EXERCISE DIRECTIONS -> Repeat the entries shown below with every word and mark intact.

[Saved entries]
+ + + + +
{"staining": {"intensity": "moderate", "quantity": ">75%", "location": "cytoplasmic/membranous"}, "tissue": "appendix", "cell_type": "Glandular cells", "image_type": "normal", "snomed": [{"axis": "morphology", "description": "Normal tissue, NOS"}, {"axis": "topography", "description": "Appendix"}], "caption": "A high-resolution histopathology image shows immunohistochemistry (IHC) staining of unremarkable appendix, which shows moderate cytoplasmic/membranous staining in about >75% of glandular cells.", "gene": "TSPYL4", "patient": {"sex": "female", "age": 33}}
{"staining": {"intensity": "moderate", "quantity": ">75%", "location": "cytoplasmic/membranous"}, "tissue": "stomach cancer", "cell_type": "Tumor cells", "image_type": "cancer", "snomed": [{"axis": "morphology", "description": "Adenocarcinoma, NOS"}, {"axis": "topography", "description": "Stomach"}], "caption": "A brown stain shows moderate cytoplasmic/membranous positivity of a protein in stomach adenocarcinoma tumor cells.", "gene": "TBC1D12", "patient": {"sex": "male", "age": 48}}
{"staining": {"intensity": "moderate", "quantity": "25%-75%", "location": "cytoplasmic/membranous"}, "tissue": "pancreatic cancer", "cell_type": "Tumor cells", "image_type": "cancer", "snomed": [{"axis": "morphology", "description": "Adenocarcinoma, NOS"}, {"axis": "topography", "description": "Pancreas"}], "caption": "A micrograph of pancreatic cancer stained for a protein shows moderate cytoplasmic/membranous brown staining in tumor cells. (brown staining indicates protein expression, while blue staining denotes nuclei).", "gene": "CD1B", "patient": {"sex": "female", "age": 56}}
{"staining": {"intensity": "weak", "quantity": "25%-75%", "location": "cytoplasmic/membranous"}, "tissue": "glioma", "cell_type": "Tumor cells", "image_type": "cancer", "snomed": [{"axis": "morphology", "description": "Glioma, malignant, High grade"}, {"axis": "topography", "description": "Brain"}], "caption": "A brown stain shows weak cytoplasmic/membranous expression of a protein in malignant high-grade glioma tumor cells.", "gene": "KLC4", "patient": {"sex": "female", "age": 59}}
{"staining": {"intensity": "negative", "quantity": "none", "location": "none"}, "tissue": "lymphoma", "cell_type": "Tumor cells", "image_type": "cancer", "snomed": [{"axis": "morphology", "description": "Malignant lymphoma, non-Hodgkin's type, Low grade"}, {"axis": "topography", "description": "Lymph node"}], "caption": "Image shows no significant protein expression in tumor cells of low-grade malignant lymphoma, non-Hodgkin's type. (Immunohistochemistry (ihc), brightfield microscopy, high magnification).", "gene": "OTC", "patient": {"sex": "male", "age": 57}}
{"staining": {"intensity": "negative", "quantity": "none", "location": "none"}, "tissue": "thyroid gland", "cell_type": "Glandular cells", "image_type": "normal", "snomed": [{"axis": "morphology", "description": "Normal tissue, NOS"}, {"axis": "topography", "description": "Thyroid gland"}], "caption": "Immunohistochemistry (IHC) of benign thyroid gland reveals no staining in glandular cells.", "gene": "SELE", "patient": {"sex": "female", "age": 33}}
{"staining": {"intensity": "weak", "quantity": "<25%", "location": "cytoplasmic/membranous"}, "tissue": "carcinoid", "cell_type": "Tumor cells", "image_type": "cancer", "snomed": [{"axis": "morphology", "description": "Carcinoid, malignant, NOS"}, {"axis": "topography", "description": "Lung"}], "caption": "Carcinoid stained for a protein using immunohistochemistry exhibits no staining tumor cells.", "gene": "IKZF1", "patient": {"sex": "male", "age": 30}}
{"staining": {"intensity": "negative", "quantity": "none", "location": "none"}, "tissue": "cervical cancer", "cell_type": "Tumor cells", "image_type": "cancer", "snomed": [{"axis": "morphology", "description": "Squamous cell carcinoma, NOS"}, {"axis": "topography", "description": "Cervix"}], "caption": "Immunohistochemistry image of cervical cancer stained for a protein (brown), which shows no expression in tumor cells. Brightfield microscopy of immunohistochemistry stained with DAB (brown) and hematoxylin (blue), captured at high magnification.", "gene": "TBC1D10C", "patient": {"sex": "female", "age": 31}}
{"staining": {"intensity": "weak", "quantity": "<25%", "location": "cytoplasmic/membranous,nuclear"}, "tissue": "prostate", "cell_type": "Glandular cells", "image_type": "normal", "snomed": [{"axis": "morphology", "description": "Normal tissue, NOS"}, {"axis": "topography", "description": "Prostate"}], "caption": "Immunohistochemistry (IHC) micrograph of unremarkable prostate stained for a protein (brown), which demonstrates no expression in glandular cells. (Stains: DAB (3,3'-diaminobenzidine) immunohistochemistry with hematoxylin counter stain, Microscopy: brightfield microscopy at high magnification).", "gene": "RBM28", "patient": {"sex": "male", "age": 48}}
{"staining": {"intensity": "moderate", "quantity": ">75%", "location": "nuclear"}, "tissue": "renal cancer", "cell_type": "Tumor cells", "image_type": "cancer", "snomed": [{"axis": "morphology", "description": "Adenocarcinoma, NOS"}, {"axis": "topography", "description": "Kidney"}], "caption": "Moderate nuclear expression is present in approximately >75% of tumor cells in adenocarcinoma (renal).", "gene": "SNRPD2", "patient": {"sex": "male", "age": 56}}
+ + + + +
EXPECTED ANSWER ->
{"staining": {"intensity": "moderate", "quantity": ">75%", "location": "cytoplasmic/membranous"}, "tissue": "appendix", "cell_type": "Glandular cells", "image_type": "normal", "snomed": [{"axis": "morphology", "description": "Normal tissue, NOS"}, {"axis": "topography", "description": "Appendix"}], "caption": "A high-resolution histopathology image shows immunohistochemistry (IHC) staining of unremarkable appendix, which shows moderate cytoplasmic/membranous staining in about >75% of glandular cells.", "gene": "TSPYL4", "patient": {"sex": "female", "age": 33}}
{"staining": {"intensity": "moderate", "quantity": ">75%", "location": "cytoplasmic/membranous"}, "tissue": "stomach cancer", "cell_type": "Tumor cells", "image_type": "cancer", "snomed": [{"axis": "morphology", "description": "Adenocarcinoma, NOS"}, {"axis": "topography", "description": "Stomach"}], "caption": "A brown stain shows moderate cytoplasmic/membranous positivity of a protein in stomach adenocarcinoma tumor cells.", "gene": "TBC1D12", "patient": {"sex": "male", "age": 48}}
{"staining": {"intensity": "moderate", "quantity": "25%-75%", "location": "cytoplasmic/membranous"}, "tissue": "pancreatic cancer", "cell_type": "Tumor cells", "image_type": "cancer", "snomed": [{"axis": "morphology", "description": "Adenocarcinoma, NOS"}, {"axis": "topography", "description": "Pancreas"}], "caption": "A micrograph of pancreatic cancer stained for a protein shows moderate cytoplasmic/membranous brown staining in tumor cells. (brown staining indicates protein expression, while blue staining denotes nuclei).", "gene": "CD1B", "patient": {"sex": "female", "age": 56}}
{"staining": {"intensity": "weak", "quantity": "25%-75%", "location": "cytoplasmic/membranous"}, "tissue": "glioma", "cell_type": "Tumor cells", "image_type": "cancer", "snomed": [{"axis": "morphology", "description": "Glioma, malignant, High grade"}, {"axis": "topography", "description": "Brain"}], "caption": "A brown stain shows weak cytoplasmic/membranous expression of a protein in malignant high-grade glioma tumor cells.", "gene": "KLC4", "patient": {"sex": "female", "age": 59}}
{"staining": {"intensity": "negative", "quantity": "none", "location": "none"}, "tissue": "lymphoma", "cell_type": "Tumor cells", "image_type": "cancer", "snomed": [{"axis": "morphology", "description": "Malignant lymphoma, non-Hodgkin's type, Low grade"}, {"axis": "topography", "description": "Lymph node"}], "caption": "Image shows no significant protein expression in tumor cells of low-grade malignant lymphoma, non-Hodgkin's type. (Immunohistochemistry (ihc), brightfield microscopy, high magnification).", "gene": "OTC", "patient": {"sex": "male", "age": 57}}
{"staining": {"intensity": "negative", "quantity": "none", "location": "none"}, "tissue": "thyroid gland", "cell_type": "Glandular cells", "image_type": "normal", "snomed": [{"axis": "morphology", "description": "Normal tissue, NOS"}, {"axis": "topography", "description": "Thyroid gland"}], "caption": "Immunohistochemistry (IHC) of benign thyroid gland reveals no staining in glandular cells.", "gene": "SELE", "patient": {"sex": "female", "age": 33}}
{"staining": {"intensity": "weak", "quantity": "<25%", "location": "cytoplasmic/membranous"}, "tissue": "carcinoid", "cell_type": "Tumor cells", "image_type": "cancer", "snomed": [{"axis": "morphology", "description": "Carcinoid, malignant, NOS"}, {"axis": "topography", "description": "Lung"}], "caption": "Carcinoid stained for a protein using immunohistochemistry exhibits no staining tumor cells.", "gene": "IKZF1", "patient": {"sex": "male", "age": 30}}
{"staining": {"intensity": "negative", "quantity": "none", "location": "none"}, "tissue": "cervical cancer", "cell_type": "Tumor cells", "image_type": "cancer", "snomed": [{"axis": "morphology", "description": "Squamous cell carcinoma, NOS"}, {"axis": "topography", "description": "Cervix"}], "caption": "Immunohistochemistry image of cervical cancer stained for a protein (brown), which shows no expression in tumor cells. Brightfield microscopy of immunohistochemistry stained with DAB (brown) and hematoxylin (blue), captured at high magnification.", "gene": "TBC1D10C", "patient": {"sex": "female", "age": 31}}
{"staining": {"intensity": "weak", "quantity": "<25%", "location": "cytoplasmic/membranous,nuclear"}, "tissue": "prostate", "cell_type": "Glandular cells", "image_type": "normal", "snomed": [{"axis": "morphology", "description": "Normal tissue, NOS"}, {"axis": "topography", "description": "Prostate"}], "caption": "Immunohistochemistry (IHC) micrograph of unremarkable prostate stained for a protein (brown), which demonstrates no expression in glandular cells. (Stains: DAB (3,3'-diaminobenzidine) immunohistochemistry with hematoxylin counter stain, Microscopy: brightfield microscopy at high magnification).", "gene": "RBM28", "patient": {"sex": "male", "age": 48}}
{"staining": {"intensity": "moderate", "quantity": ">75%", "location": "nuclear"}, "tissue": "renal cancer", "cell_type": "Tumor cells", "image_type": "cancer", "snomed": [{"axis": "morphology", "description": "Adenocarcinoma, NOS"}, {"axis": "topography", "description": "Kidney"}], "caption": "Moderate nuclear expression is present in approximately >75% of tumor cells in adenocarcinoma (renal).", "gene": "SNRPD2", "patient": {"sex": "male", "age": 56}}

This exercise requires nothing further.